Preventing Deadlock sans Busy Waiting

  • A better solution—one that doesn't allow threads to busy wait—can be framed in terms of a condition_variable_any.
    • Take 3: Much of the program stays the same, but there are some new global variables, and the implementations of waitForPermission and grantPermission ar changed. You can click here to see the full program.
    • The code below summarizes what's different in take 3:
    static mutex forks[kNumForks];
    static int numAllowed = kNumForks - 1;
    static mutex m;
    static condition_variable_any cv;
    
    static void waitForPermission() {
      lock_guard<mutex> lg(m);
      cv.wait(m, []{ return numAllowed > 0; });
      numAllowed--;
    }
    
    static void grantPermission() {
      lock_guard<mutex> lg(m);
      numAllowed++;
      if (numAllowed == 1) cv.notify_all();
    }
    • For the moment, forget about the mutex called m and focus on the condition_variable_any called cv.
    • The condition_variable_any is the core concurrency directive that can preempt and block a thread until some condition is met.
      • In this example, the philosopher seeking permission to eat waits indefinitely until some condition holds (unless the condition holds already, at which point it doesn't need to wait).
        • If numAllowed is positive at the moment wait is called, then it returns immediately without blocking.
        • If numAllowed is zero at the moment wait is called, then the calling thread is pulled off the processor, marked as unrunnable and blocked until the thread manager is informed (by another thread) that the value of numAllowed has changed.
      • In this example, the philosopher just finishing up a meal increments numAllowed, and if the value of numAllowed goes from 0 to 1, the same philosopher signals (via notify_all) all threads blocked on the condition_variable_any that a meaningful update has occurred.
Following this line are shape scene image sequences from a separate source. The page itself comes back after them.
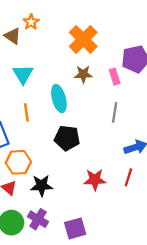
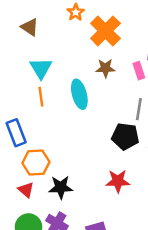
orange star: (31, 22) -> (76, 12), moved
orange line: (26, 112) -> (41, 97), moved
black pentagon: (67, 138) -> (125, 136), moved

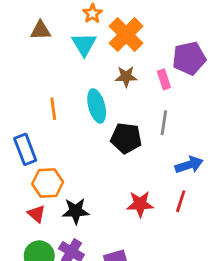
brown triangle: (30, 27) -> (41, 30), turned -36
cyan triangle: (41, 68) -> (84, 44), moved
black pentagon: (125, 136) -> (126, 138), moved

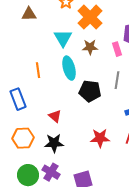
cyan triangle: (84, 44) -> (63, 38), moved
orange hexagon: (48, 183) -> (23, 138), moved
red triangle: (36, 214) -> (55, 116), moved

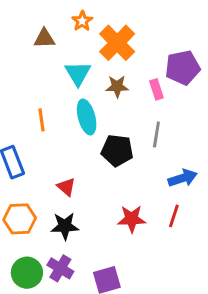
brown triangle: (29, 14) -> (44, 38), moved

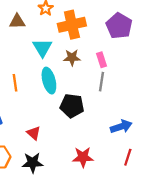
orange cross: (117, 43) -> (72, 25), turned 32
purple pentagon: (183, 68) -> (119, 26), moved, turned -30
gray line: (156, 134) -> (102, 82), moved
red line: (174, 216) -> (128, 157), moved

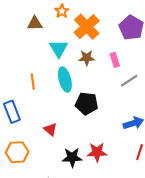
orange cross: (72, 25) -> (87, 27), turned -30
gray line: (102, 82) -> (129, 81), moved, turned 48
black star: (33, 163) -> (72, 157), moved

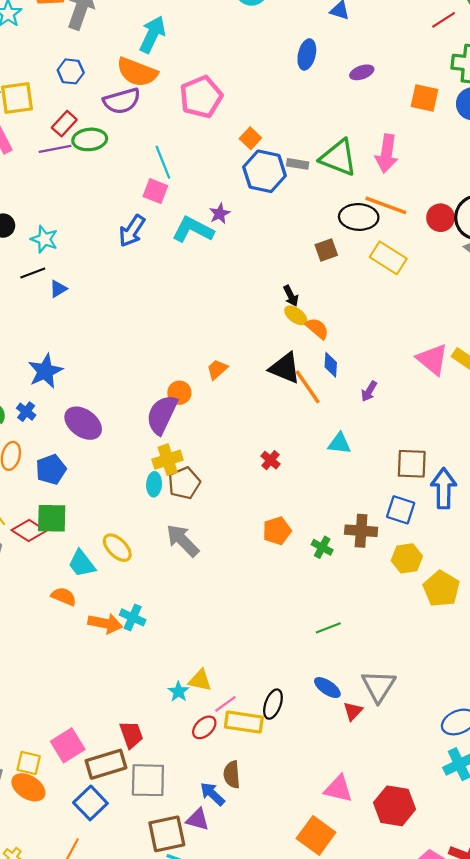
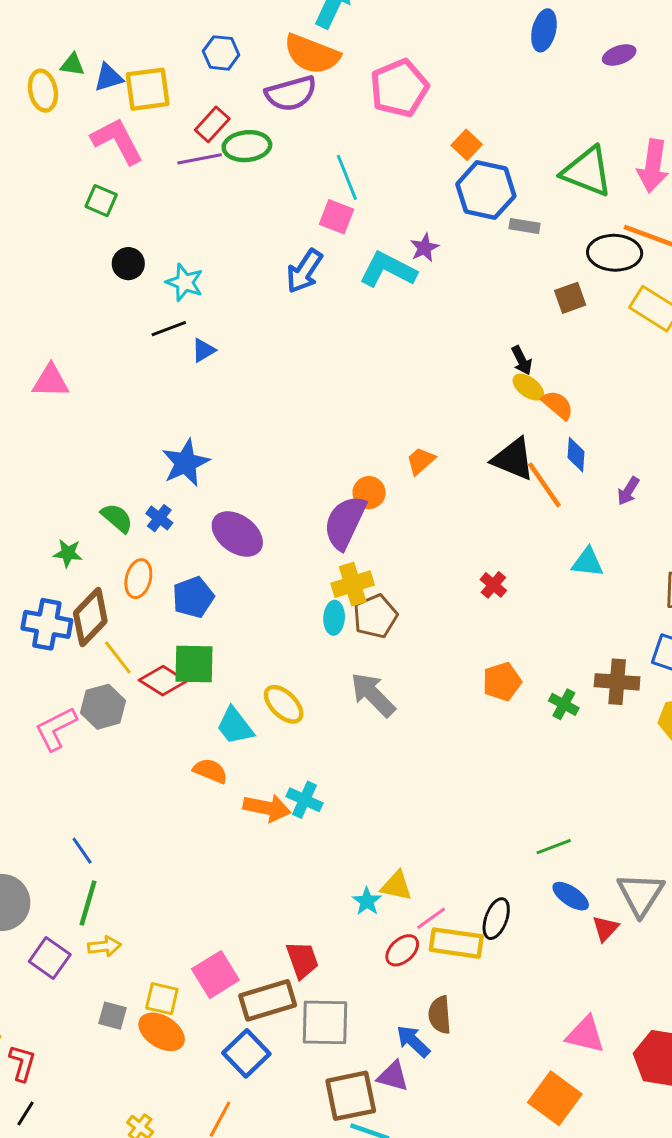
gray rectangle: (298, 164) -> (525, 226), moved
green line: (328, 628) -> (554, 847), moved

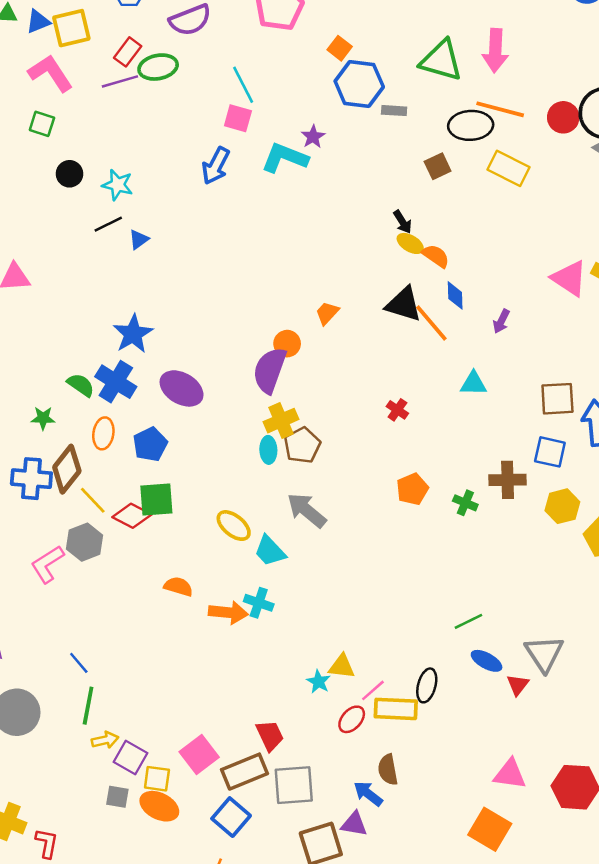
blue cross: (159, 518) -> (116, 382), size x1.8
cyan trapezoid: (235, 726) -> (270, 551), moved
purple square: (50, 958) -> (130, 757), moved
That prompts the thread manager to reexamine the condition on behalf of all threads blocked by wait, and potentially allow one or more of them to emerge from their long nap and move on to the work they weren't allowed to move on to before.

Gritty Details

  • The details are subtle but important.
    • Here's the code again:
    static mutex forks[kNumForks];
    static int numAllowed = kNumForks - 1;
    static mutex m;
    static condition_variable_any cv;
    
    static void waitForPermission() {
      lock_guard<mutex> lg(m);
      cv.wait(m, []{ return numAllowed > 0; });
      numAllowed--;
    }
    
    static void grantPermission() {
      lock_guard<mutex> lg(m);
      numAllowed++;
      if (numAllowed == 1) cv.notify_all();
    }
    • Because numAllowed is being examined and potentially changed concurrently by many threads, and because a condition framed in terms of it (that is, numAllowed > 0) influences whether a thread blocks or continues uninterrupted, we need a traditional mutex here so that competing threads can lock down exclusive access to all things numAllowed.
    • The lock_guard class exists to automate the locking and unlocking of a mutex.
      • The lock_guard constructor binds an internal reference to the supplied mutex and calls lock on it (blocking—within the constructor—until the lock can be acquired).
      • The lock_guard destructor releases the lock on the same mutex.
      • The overall effect—at least in the above two functions—is that the combination of both implementations is marked as one big critical region.
        • Java gurus: the lock_guard class is the best thing C++ has in place to emulate Java's synchronized keyword.
      • The lock_guard is a template, because its implementation only requires its template type respond to zero-argument lock and unlock methods. The mutex class certainly does that, but many others (e.g. C++11's recursive_mutex, or its timed_mutex) do as well, and the lock_guard didn't want to hard code in mutex.
    • condition_variable_any::wait requires a mutex be supplied to help manage its synchronization on the supplied condition.
    • If condition_variable_any::wait notices that the supplied condition isn't being met, it puts the current thread to sleep indefinitely and releases the supplied mutex. When the condition_variable_any is notified and a waiting thread is permitted to continue, the thread re-acquires the mutex it released just prior to sleeping.